I would like to be a little more bored. Not all the time. I don’t want the big print media to go out of the nonprofit business entirely. I love newspapers. I want them to stick around. But I need some downtime.

A former colleague who is no longer with us — a person who, like many of our ilk back then, struggled mightily with drink — always described the place where one was sent to dry out as the jitter joint. I feel as if we all have been living in the jitter joint now for going on four years. But instead of drying us out, the jitter joint is just making us more jittery.

There is all this talk of Cuomo stepping past Joe Biden and running for president in the fall. That’s all totally over my head. Biden, Cuomo, they both offer the same thing, as far as I’m concerned: straight down the main channel, engines at half-speed, low wake, steady as she goes. I would just love that.

You can feel the other energy, the pent-up animus on both sides of the great divide, the people who want to leap out of an election victory and immediately start chopping off heads. I’m afraid that’s human nature after this much animosity. But if the rest of us take stock of where we are right now, locked up in the jitter joint afraid to turn on CNN, it doesn’t take Sherlock Holmes to see where things will go if the crazies on either side take over.

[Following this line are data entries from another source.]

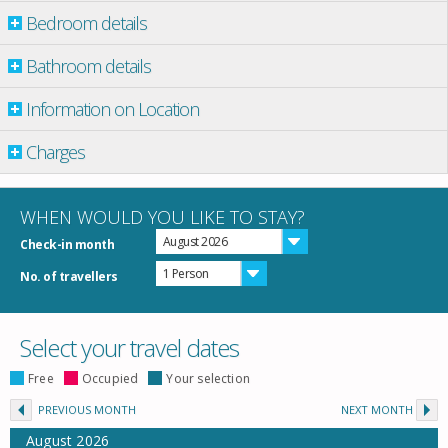
Bedroom details
Bathroom details
Information on Location
Charges
WHEN WOULD YOU LIKE TO STAY?
August 2026
Check-in month
1 Person
No. of travellers
Select your travel dates
Free
Occupied
Your selection
PREVIOUS MONTH
NEXT MONTH
August
2026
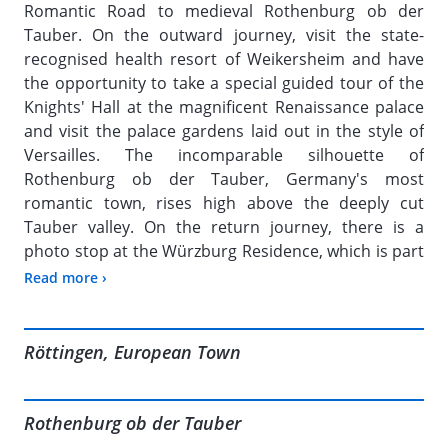
Romantic Road to medieval Rothenburg ob der
Tauber. On the outward journey, visit the state-
recognised health resort of Weikersheim and have
the opportunity to take a special guided tour of the
Knights' Hall at the magnificent Renaissance palace
and visit the palace gardens laid out in the style of
Versailles. The incomparable silhouette of
Rothenburg ob der Tauber, Germany's most
romantic town, rises high above the deeply cut
Tauber valley. On the return journey, there is a
photo stop at the Würzburg Residence, which is part
of the UNESCO World Heritage Site.
Read more ›
Röttingen, European Town
Rothenburg ob der Tauber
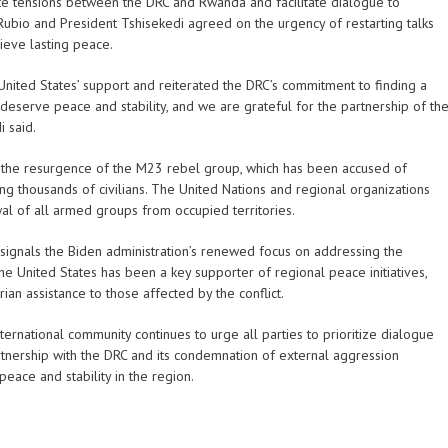
te tensions between the DRC and Rwanda and facilitate dialogue to
 Rubio and President Tshisekedi agreed on the urgency of restarting talks
ieve lasting peace.
United States’ support and reiterated the DRC’s commitment to finding a
 deserve peace and stability, and we are grateful for the partnership of th
i said.
 the resurgence of the M23 rebel group, which has been accused of
g thousands of civilians. The United Nations and regional organizations
al of all armed groups from occupied territories.
signals the Biden administration’s renewed focus on addressing the
he United States has been a key supporter of regional peace initiatives,
an assistance to those affected by the conflict.
nternational community continues to urge all parties to prioritize dialogue
artnership with the DRC and its condemnation of external aggression
peace and stability in the region.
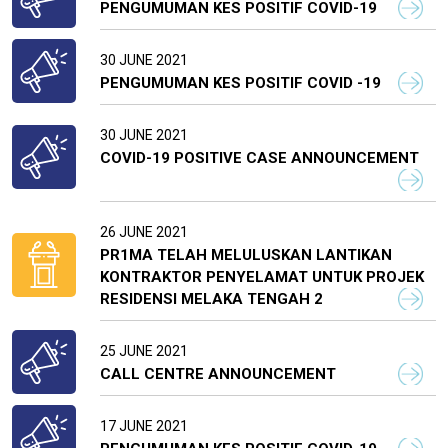
PENGUMUMAN KES POSITIF COVID-19
30 JUNE 2021
PENGUMUMAN KES POSITIF COVID -19
30 JUNE 2021
COVID-19 POSITIVE CASE ANNOUNCEMENT
26 JUNE 2021
PR1MA TELAH MELULUSKAN LANTIKAN
KONTRAKTOR PENYELAMAT UNTUK PROJEK
RESIDENSI MELAKA TENGAH 2
25 JUNE 2021
CALL CENTRE ANNOUNCEMENT
17 JUNE 2021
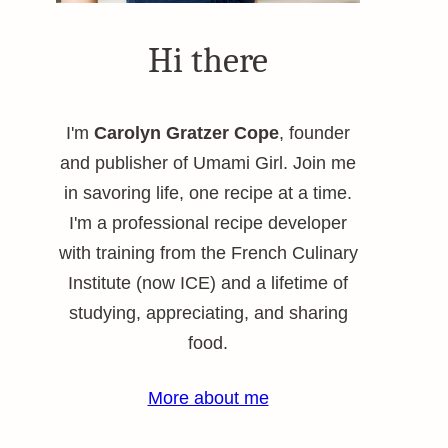
Hi there
I'm
Carolyn Gratzer Cope
, founder
and publisher of Umami Girl. Join me
in savoring life, one recipe at a time.
I'm a professional recipe developer
with training from the French Culinary
Institute (now ICE) and a lifetime of
studying, appreciating, and sharing
food.
More about me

I’m not here to talk about elections anyway. That’s outside my wheelhouse. I’m just telling you how I do my days now. I start with Cuomo in the morning. I get rid of the jitters. I’m ready for the day.

First thing after Cuomo, I find out that the federal government has unlimited trillions of dollars in a barn somewhere that it can give away whenever it feels like it. This challenges all of my most basic assumptions about work, money and the value of everything. Plus, I wish somebody had told me earlier. The blood pressure starts to rise.

The day progresses. A neighbor texts me angrily to tell me that a woman with no mask and no gloves is walking a pig through the neighborhood off the leash, and the neighbor blames me because I’m a liberal. Long story. Could be true. I feel some jitters.

I find out that gasoline could have been free all this time and that the only thing that ever gave it any value was people not producing it. CNN suggests that at a certain point, the gas station may start paying me to fill my tank. I’m still so screwed up about the free trillions, I can’t afford to even think about the damn gasoline.

Every time I sneeze, I think I’m going to die.

The governor of Georgia is going to let tattoo artists go back to work.

But I’m OK. I can handle all this stuff, because all I have to do is make it through the day. I try to get some sleep. I dream about the pig. It’s in the barn with the regents playing poker with the trillions of dollars.

But that’s all OK, because tomorrow morning I’m going to sit down with a cup of coffee and Andrew Cuomo, and we’re going to have a long heart to heart about some stuff. Don’t care what. I may not even listen. Cuomo in the morning. It just helps.